“Unfortunately, as far as cataract is concerned, as for lacrimal fistula, surgery has not really shown any improvement in recent times, and it still wavers uncertainly among various means for treating illnesses.
If there is one case in which surgical truth is difficult to discover, and needs to be researched with the same care and scrupulousness as judicial truth, it is without doubt that concerning which method is best for treating cataract and to bring to an end the interminable debates which, still today, divide supporters of extraction and couching (displacement) of the lens. Only after ample information and the most scrupulous enquiry, and new enquiry, actual facts, not opinions, carefully observed and judged honestly, will one be able eventually to decide which of the two methods is preferable, not as an exclusive method, but rather in general. In effect, there will always be circumstances in which, whether extremely small size [of the lens], excessive volume or excessive mobility of the eyeball, extraction is impracticable, and one finds oneself forced to try couching again, albeit reserving it as an exceptional method.
The traditional method of couching achieves so few treatment successes that, during the 17th century, surgeons more or less abandoned treatment to itinerant operators; if one is to believe Raw, it did not restore sight to a hundredth (one in a hundred) of patients.”

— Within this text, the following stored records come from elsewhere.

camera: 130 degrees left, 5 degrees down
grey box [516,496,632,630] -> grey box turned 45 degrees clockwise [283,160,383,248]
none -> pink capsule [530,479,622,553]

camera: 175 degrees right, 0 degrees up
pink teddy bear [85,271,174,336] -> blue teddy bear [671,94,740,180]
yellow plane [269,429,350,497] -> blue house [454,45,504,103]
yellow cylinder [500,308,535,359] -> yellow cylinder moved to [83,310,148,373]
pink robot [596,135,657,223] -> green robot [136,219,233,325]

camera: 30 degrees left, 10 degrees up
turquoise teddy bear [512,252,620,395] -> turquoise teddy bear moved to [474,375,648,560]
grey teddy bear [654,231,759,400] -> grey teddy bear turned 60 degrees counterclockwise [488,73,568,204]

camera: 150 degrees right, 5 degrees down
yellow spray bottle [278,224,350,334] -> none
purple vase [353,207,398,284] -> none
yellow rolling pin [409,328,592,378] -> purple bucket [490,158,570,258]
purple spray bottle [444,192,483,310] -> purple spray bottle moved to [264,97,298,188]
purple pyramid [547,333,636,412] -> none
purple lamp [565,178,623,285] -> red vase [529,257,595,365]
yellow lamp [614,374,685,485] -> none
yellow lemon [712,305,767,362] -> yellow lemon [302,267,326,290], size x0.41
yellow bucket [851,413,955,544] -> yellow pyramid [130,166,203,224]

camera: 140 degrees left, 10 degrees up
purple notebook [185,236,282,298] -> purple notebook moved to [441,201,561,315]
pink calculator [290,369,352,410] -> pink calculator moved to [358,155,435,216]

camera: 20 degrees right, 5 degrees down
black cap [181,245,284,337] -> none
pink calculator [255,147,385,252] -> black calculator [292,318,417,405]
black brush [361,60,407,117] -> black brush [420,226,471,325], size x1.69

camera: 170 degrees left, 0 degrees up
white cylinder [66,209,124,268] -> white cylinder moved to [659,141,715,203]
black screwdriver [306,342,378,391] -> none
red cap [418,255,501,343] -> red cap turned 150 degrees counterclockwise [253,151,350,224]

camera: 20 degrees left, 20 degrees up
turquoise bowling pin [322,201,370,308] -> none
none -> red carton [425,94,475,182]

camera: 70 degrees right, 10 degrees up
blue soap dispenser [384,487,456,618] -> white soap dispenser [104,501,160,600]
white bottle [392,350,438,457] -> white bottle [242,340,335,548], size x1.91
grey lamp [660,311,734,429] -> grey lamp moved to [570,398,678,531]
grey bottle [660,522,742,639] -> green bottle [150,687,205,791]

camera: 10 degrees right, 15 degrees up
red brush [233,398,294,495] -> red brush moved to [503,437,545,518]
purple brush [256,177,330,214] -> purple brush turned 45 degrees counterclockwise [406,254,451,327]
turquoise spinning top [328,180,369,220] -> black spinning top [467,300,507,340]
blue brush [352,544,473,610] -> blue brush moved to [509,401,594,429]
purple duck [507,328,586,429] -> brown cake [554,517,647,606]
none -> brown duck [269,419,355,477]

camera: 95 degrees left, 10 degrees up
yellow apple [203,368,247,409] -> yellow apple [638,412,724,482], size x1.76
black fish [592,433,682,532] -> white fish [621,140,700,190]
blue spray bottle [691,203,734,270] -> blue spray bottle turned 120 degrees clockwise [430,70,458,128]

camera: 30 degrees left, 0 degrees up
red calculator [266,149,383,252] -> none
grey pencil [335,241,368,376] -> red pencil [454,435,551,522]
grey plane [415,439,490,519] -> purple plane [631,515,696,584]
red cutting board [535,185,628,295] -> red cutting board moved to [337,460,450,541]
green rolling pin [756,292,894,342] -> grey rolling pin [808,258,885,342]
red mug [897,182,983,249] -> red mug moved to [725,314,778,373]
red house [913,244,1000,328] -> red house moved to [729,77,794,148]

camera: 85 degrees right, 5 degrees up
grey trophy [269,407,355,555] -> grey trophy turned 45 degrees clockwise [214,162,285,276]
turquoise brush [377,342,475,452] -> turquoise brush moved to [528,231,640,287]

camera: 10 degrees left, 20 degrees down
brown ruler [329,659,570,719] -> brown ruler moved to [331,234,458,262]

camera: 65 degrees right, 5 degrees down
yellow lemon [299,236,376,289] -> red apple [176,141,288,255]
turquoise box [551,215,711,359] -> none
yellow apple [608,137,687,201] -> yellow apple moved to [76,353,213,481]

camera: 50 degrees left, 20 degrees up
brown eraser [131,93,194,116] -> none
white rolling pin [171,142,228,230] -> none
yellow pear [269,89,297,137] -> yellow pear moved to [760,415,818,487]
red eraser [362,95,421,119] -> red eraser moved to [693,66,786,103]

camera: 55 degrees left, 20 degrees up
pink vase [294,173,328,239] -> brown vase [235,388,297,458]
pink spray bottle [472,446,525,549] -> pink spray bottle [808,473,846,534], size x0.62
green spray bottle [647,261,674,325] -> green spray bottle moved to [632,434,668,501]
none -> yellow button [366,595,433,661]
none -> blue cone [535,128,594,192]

“Born in the bosom of the Royal Academy of Surgery, the wholly French method of extraction was welcomed since its birth by more or less universal applause. In vain, some foreign surgeons, Pott among them, remained loyal to the traditional method, or explicitly accorded it preference; the method of extraction favoured in France, as in the rest of Europe, up to the moment that Scarpa, reintroducing Pott’s views, borrowing from him the idea of a bent needle and hook, declared himself in support of the exclusive use of couching. Better knowledge about the mechanism of absorption, through which the displaced lens will disappear, provided Scarpa with a satisfactory explanation, a more effective treatment; the inconvenience associated with extraction grew every day by the failures of couching, becoming more numerous every day; and each [surgeon] invoking the experience and interpretation in his own way, resulting in endless debates about so simple a question with so simple an answer. Only one way is open to provide an escape from this maze of contradictory opinions and to resolve this important point in surgical doctrine. Under the eyes of the Academy, a certain number of patients must be gathered in a convenient place, then operated on comparatively according to the two methods, placing the individuals subjected to operation, as far as possible, in the same circumstances. An academic body alone, the sole interest of which is that of truth, is able to undertake and follow up such an experiment. Even the most able surgeon, and who in exercising his art aims at the truth with the greatest honesty and good faith, would be unable to defend himself against a multitude of prejudices, the existence and power of which he often ignores. Thence, what credibility can one attribute to those men of bad faith, for whom truth is nothing other than fashion acquired by a misrepresentation? And what have we to understand by what they name their ‘successes’ by the use of this or that method?”